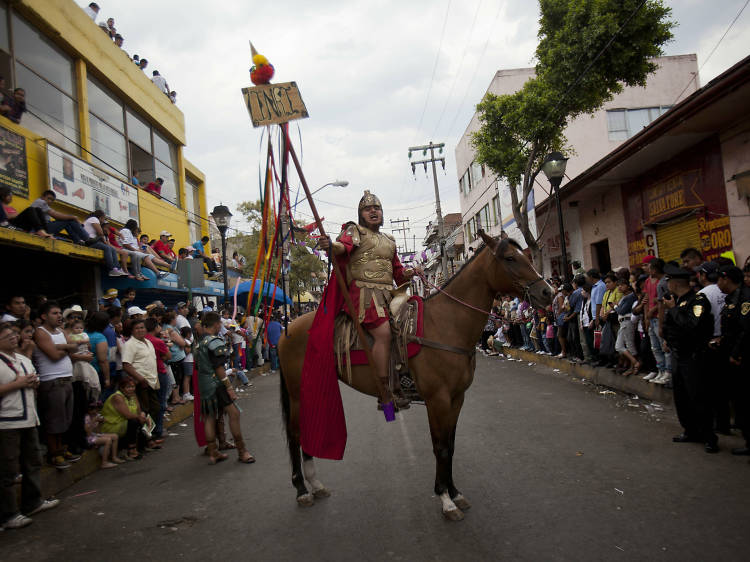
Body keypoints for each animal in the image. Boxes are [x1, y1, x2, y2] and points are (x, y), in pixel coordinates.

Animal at [280, 230, 556, 520]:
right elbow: (440, 446)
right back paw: (302, 490)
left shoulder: (456, 399)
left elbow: (450, 445)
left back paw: (315, 484)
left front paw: (454, 492)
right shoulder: (437, 400)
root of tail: (288, 329)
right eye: (510, 258)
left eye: (525, 255)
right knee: (295, 435)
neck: (446, 324)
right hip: (297, 394)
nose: (547, 292)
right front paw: (445, 499)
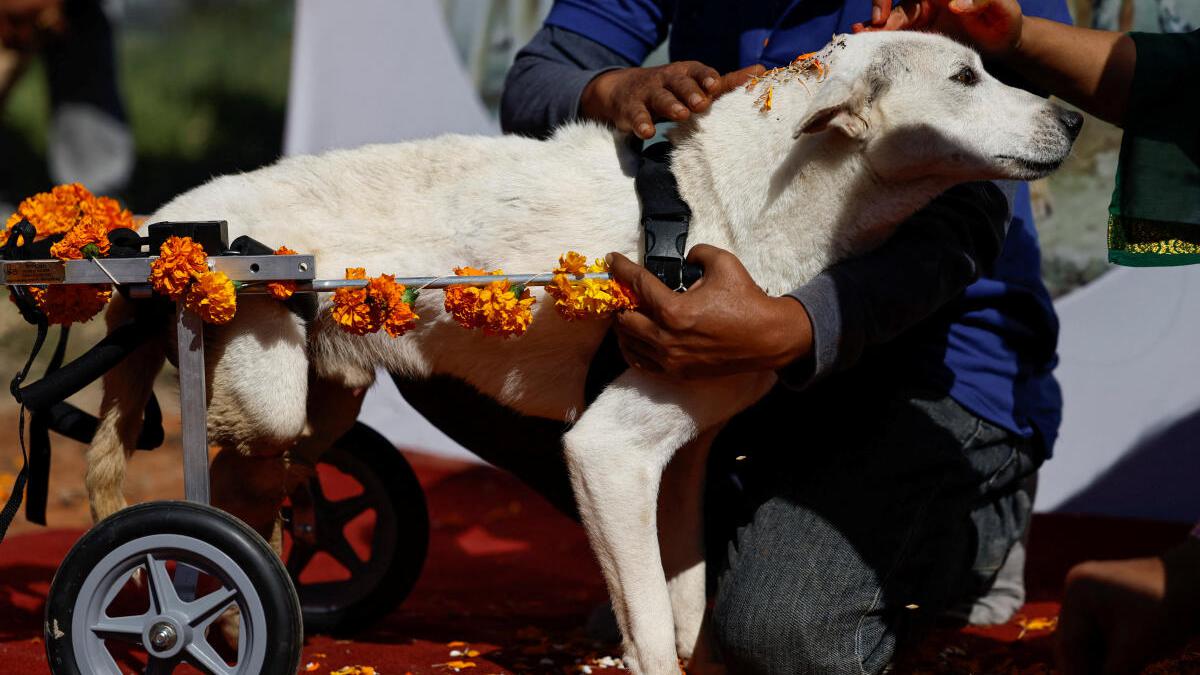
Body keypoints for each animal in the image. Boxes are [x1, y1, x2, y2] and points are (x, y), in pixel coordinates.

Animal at [84, 31, 1080, 672]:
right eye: (966, 75)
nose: (1074, 118)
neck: (732, 201)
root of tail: (160, 228)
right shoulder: (605, 453)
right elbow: (653, 635)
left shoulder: (681, 460)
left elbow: (687, 611)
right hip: (268, 392)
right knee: (206, 516)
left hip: (319, 404)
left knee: (266, 500)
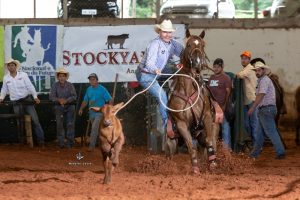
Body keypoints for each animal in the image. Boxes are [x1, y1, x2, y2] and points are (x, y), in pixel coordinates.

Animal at [165, 29, 219, 173]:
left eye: (202, 45)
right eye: (188, 45)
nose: (197, 62)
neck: (188, 91)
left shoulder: (206, 116)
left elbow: (209, 141)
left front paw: (212, 163)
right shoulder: (181, 124)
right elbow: (190, 146)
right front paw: (195, 168)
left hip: (213, 128)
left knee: (210, 142)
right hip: (171, 139)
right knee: (172, 152)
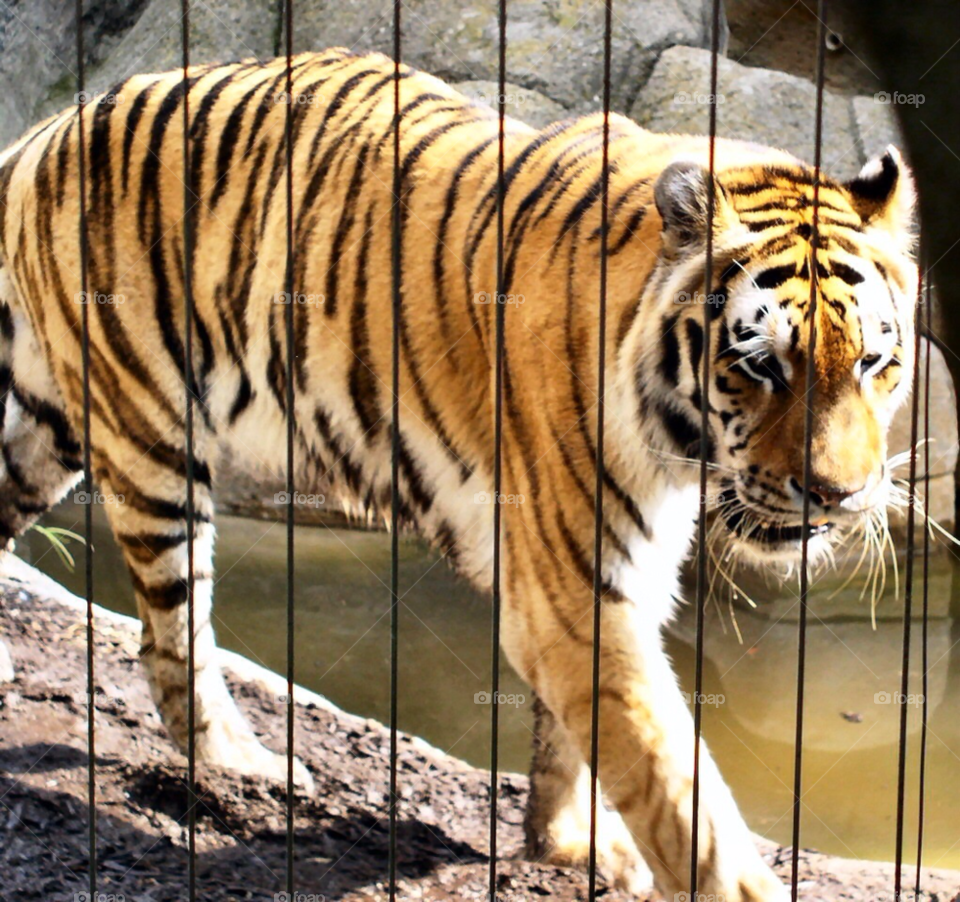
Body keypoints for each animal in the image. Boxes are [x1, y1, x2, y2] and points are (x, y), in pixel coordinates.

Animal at [0, 46, 920, 900]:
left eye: (874, 362)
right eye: (762, 364)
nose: (840, 496)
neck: (677, 446)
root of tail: (51, 128)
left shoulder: (604, 579)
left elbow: (573, 741)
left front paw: (568, 844)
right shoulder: (576, 593)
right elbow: (682, 798)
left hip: (48, 429)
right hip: (151, 440)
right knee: (170, 638)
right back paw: (246, 764)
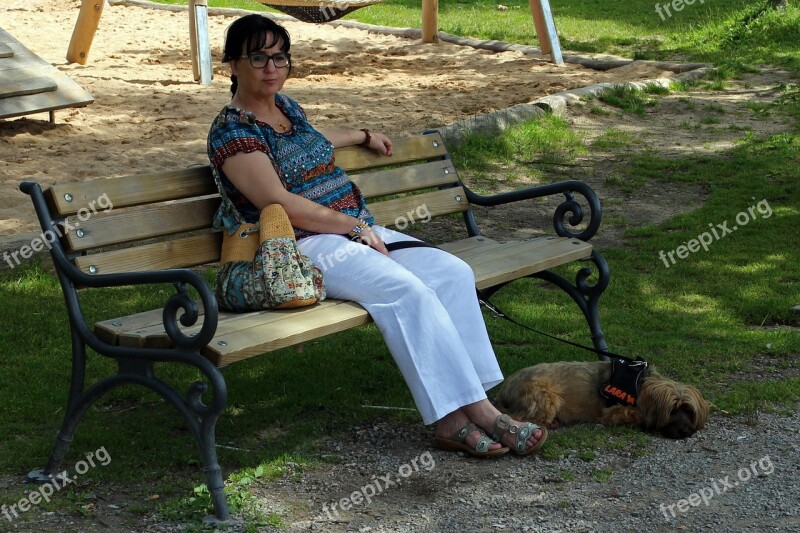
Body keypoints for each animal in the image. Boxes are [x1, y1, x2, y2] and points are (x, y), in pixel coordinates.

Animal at [494, 360, 712, 438]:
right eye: (672, 410)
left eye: (689, 411)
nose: (686, 431)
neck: (641, 384)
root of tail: (504, 390)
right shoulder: (615, 412)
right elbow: (637, 415)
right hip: (546, 395)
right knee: (519, 416)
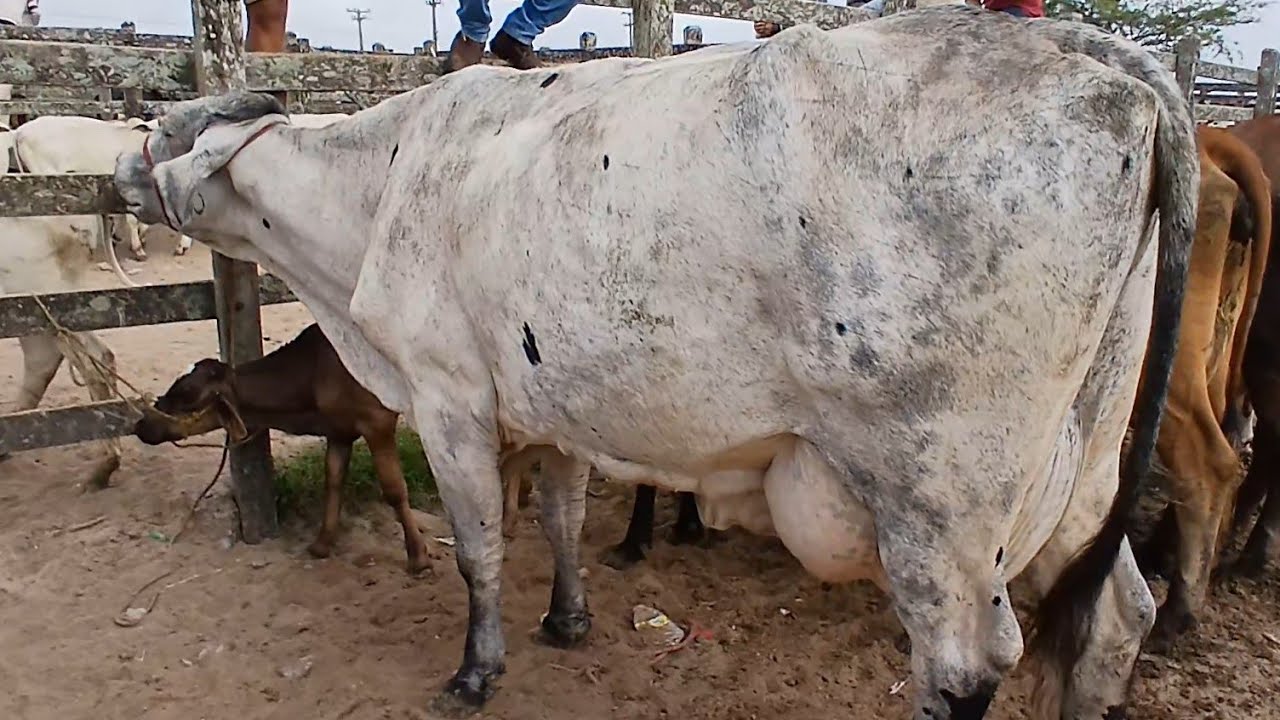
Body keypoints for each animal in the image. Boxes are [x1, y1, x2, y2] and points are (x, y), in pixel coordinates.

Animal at [113, 9, 1197, 718]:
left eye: (164, 130)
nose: (120, 168)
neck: (384, 180)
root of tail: (1096, 53)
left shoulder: (448, 399)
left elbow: (477, 552)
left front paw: (475, 671)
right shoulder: (555, 407)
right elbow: (559, 520)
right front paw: (567, 620)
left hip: (942, 502)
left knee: (963, 667)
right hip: (1082, 468)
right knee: (1115, 616)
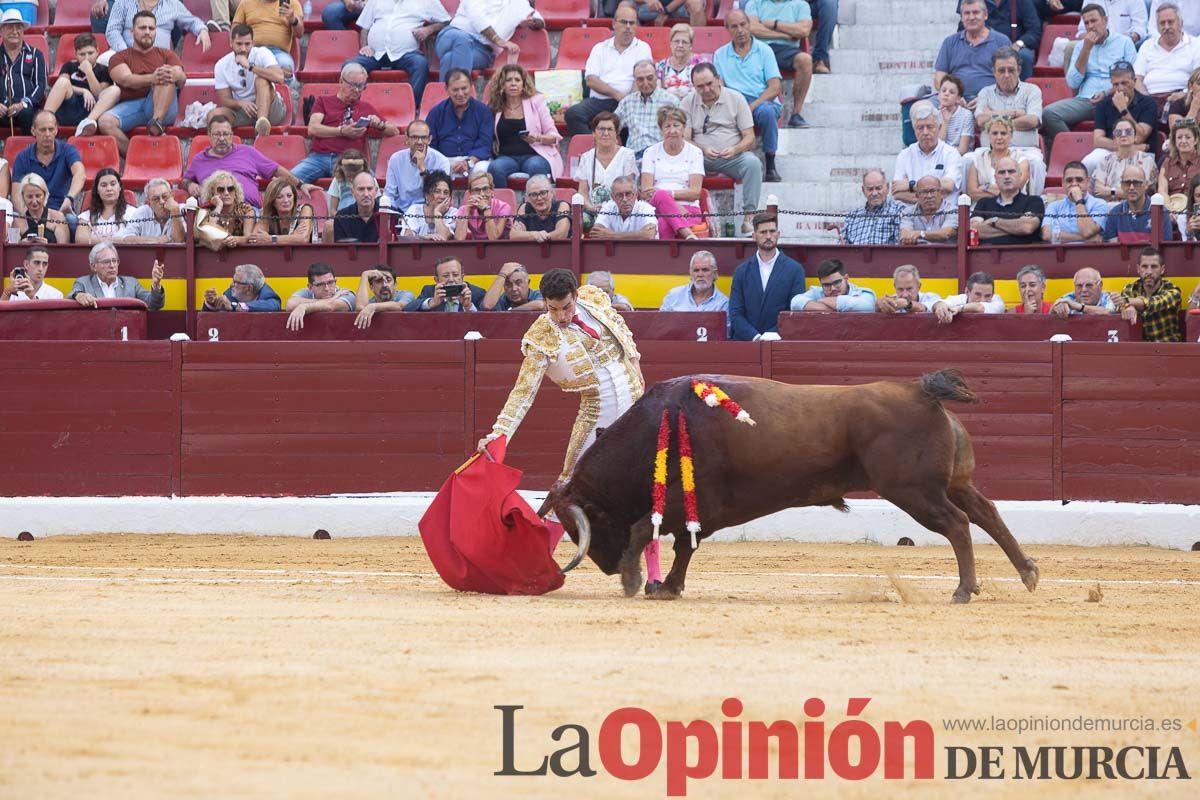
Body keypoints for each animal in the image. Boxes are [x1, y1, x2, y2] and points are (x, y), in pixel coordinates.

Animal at [544, 371, 1041, 604]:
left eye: (582, 527)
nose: (608, 568)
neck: (659, 426)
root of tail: (920, 392)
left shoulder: (692, 505)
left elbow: (649, 531)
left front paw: (641, 581)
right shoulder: (695, 512)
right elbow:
☆ ☆ ☆
WHAT YOU ARE ASKED TO DO:
If a line comes after the line with "right front paw: (445, 499)", it stays out; print exactly every line from the start of the entries up to and including that line, but no pictures.

SOLUTION FOR THIS EXERCISE:
Body keypoints for each animal in the image. Boxes are [x1, y1, x2, y2] and points are (x, y), in pixel coordinates.

Animal at [280, 230, 556, 520]:
right elbow: (440, 446)
right back paw: (302, 490)
left shoulder: (456, 399)
left elbow: (450, 445)
left back paw: (315, 484)
left front paw: (454, 492)
right shoulder: (437, 400)
root of tail: (288, 329)
right eye: (510, 258)
left eye: (525, 255)
right knee: (295, 435)
neck: (446, 324)
right hip: (297, 394)
nose: (547, 292)
right front paw: (445, 499)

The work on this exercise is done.